April/March 2012: .226/.304/.328 with 13 home runs and 74 runs
May 2012: .257/.320/.447 with 34 home runs and 118 runs.
June 2012: .254/.308/.429 with 32 home runs and 116 runs.
July 2012: .280/.334/.443 with 34 home runs and 132 runs.
August 2012: .268/.326/.409 with 28 home runs and 137 runs.
September/October 2012: .274/.335/.484 with 53 home runs and 154 runs.
Also, it’s easy to forget the quality of opponents the Nationals faced and will continue to.

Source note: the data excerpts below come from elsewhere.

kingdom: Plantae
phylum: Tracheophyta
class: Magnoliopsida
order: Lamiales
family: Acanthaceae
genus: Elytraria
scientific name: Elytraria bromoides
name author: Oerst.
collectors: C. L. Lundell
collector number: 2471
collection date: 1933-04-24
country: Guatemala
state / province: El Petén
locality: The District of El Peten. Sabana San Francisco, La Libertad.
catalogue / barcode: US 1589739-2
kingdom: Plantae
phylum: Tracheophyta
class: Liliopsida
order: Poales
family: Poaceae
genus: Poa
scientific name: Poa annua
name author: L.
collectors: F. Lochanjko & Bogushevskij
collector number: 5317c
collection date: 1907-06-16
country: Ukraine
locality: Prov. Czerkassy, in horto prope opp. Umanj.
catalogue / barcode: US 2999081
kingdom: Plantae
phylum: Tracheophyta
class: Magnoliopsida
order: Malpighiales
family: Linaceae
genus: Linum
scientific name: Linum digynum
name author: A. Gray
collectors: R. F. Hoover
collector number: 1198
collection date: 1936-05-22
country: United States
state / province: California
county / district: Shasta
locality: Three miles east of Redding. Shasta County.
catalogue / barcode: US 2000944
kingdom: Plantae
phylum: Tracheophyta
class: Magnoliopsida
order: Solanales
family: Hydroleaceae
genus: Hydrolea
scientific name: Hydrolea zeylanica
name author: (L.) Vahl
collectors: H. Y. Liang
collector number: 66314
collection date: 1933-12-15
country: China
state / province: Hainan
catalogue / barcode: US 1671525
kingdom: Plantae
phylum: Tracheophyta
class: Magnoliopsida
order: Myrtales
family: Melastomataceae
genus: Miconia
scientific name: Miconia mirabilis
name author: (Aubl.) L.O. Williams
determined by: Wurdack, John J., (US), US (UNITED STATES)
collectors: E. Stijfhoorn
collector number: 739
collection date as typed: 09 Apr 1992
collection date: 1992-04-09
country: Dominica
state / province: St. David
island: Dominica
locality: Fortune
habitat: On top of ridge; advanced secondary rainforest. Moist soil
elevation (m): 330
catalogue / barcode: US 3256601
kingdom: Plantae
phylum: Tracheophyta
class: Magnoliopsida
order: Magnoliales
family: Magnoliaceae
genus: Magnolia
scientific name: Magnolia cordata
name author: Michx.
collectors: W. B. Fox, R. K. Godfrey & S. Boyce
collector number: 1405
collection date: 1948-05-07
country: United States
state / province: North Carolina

The Cardinals are a strong team with patient and smart hitters and a starting rotation with a major-league leading 2.35 ERA. The Nationals, for all their talent and expectations placed upon them, are in a brutal stretch of their early schedule where they play 17 straight games. After the Cardinals, come the defending NL Central champion Cincinnati Reds and then the Atlanta Braves and AL champion Detroit Tigers, with a trip to Pittsburgh sandwiched in between. Even though the Nationals had so much preseason praise heaped upon them for their potential, their opponents — other than the Miami Marlins — haven’t been pushovers.
“We want to play good teams,” Denard Span said. “We get a chance to see where we are. I think its going to help us later on in the season.”
FROM THE POST
Stephen Strasburg must get back to putting first-pitch strikes first, writes Thomas Boswell.
FROM YESTERDAY’S JOURNAL
NATS MINOR LEAGUES
Reading 6, Harrisburg 5: Jerad Head and Justin Bloxom both hit solo home runs. Brian Goodwin is heating up, going 2 for 4 and raising his average to .288. Rick Hague knocked a triple and two RBI. Starter Trevor Holder went four innings and allowed four runs, only two earned.
Potomac 2, Carolina 0: Starter Blake Schwartz allowed only three hits and struck out five over six innings. Tyler Herron pitched two scoreless innings of relief and Derek Self notched the save. Kevin Keyes hit a two-run home run in the fourth, the winning difference.